But it’s true.
A little known loophole
The 0% tax rate is a little known loophole hidden in the tax code. It benefits lower and middle-income taxpayers in the two lowest tax brackets, meaning those people normally paying 10% and 15% tax on ordinary income like wages or Social Security.
In dollar terms, that covers married couples with taxable income (after deductions) of up to $74,900, singles up to $37,450, and head of household filers with taxable income up to $50,200.
If you qualify, you would pay 0% tax on long-term capital gains (sales of assets held over 1 year) and 0% tax on qualified dividends (usually dividends on stocks and stock funds).
Life in the tax-free zone
Take a retired couple making $70,000 to $80,000 in income. After deductions and other exemptions are factored in, their taxable income might drop to $60,000, putting them firmly in the 0% tax zone. That allows them to sell appreciated stock, or receive stock dividends, tax-free.
Your tax preparer will automatically take advantage of the 0% tax rate if you qualify (and as always with the IRS, conditions and caveats apply). But to take full benefit of this incredible loophole, clients will want to provide us with a copy of their previous year’s tax return as soon as possible so we’re aware of their tax status. If we know you’re potentially in the tax-free zone, we can help you harvest long-term gains – all for free. Otherwise, it’s an opportunity lost.
Smart tax scenarios
Here’s examples of how smart clients have taken advantage of this tax-free window.
Melissa, the daughter of a long-time client, was just starting out at her first “real” job, and had a low entry-level salary. She had shares of stock that were gifted to her years ago. She hadn’t wanted to sell because of big long-term gains. But by using this loophole, and selling before her working income got too high, she was able to liquidate the stock, and reinvest in a more broadly diversified stock portfolio – all with no capital gains taxes.
Gail, a recently divorced mom, was financially on her own for the first time in years. Working just part-time, she was struggling to stay within her new, reduced budget. As part of the divorce, she received shares of a tech stock that had gone up in value since it was first purchased, but didn’t fit her new moderate-risk growth-and-income investment objective. Gail was able to sell all of the stock, pay no tax, and buy lower-risk dividend-paying stocks to supplement her income.

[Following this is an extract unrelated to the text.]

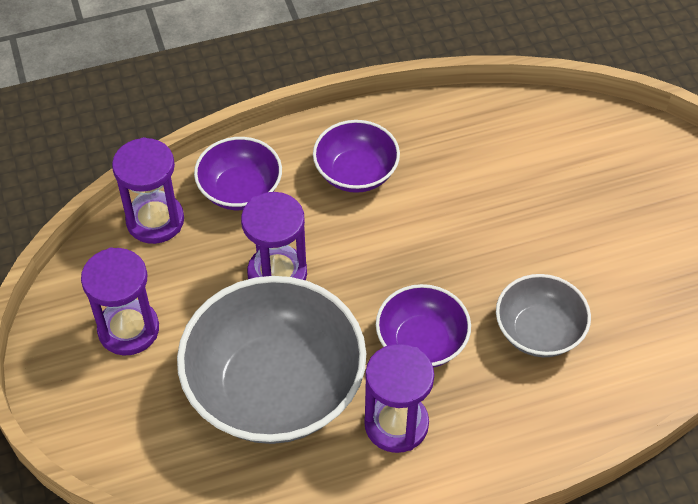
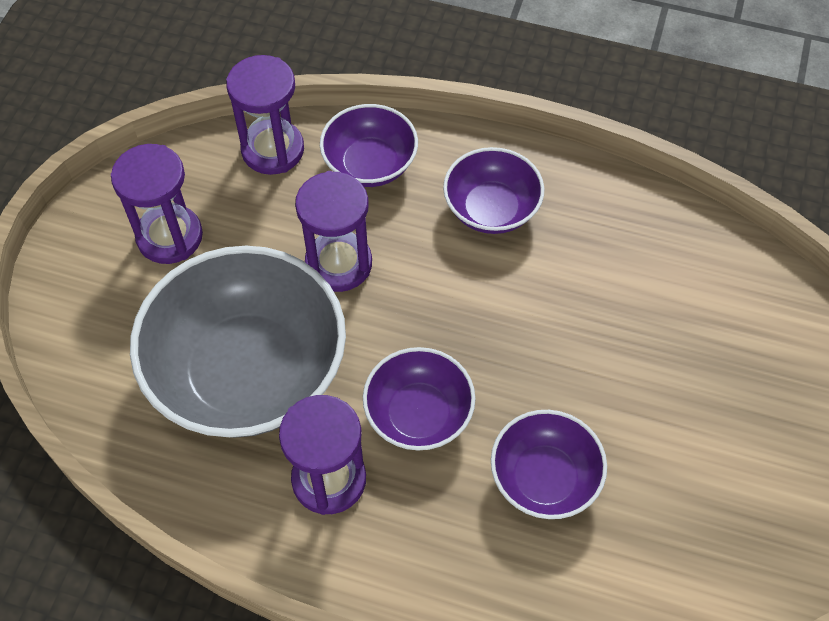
camera: 35 degrees right, 5 degrees up
(539, 331) = (544, 478): grey bowl -> purple bowl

Fred and Alice lived frugally on Social Security benefits and limited investment income, primarily from CDs. But they also had shares of an insurance company stock that they received as policy holders. They never sold the stock, because they didn’t want to pay the capital gains. But they felt it hadn’t done that well as an investment, and they would have preferred to invest in a better-quality portfolio of blue-chip stocks. The solution? Given their low tax bracket, they were able to sell all the stock with no taxes and reinvest in a low-cost blue-chip mutual fund. The icing on the cake? The qualified stock fund dividends are also likely to be tax-free.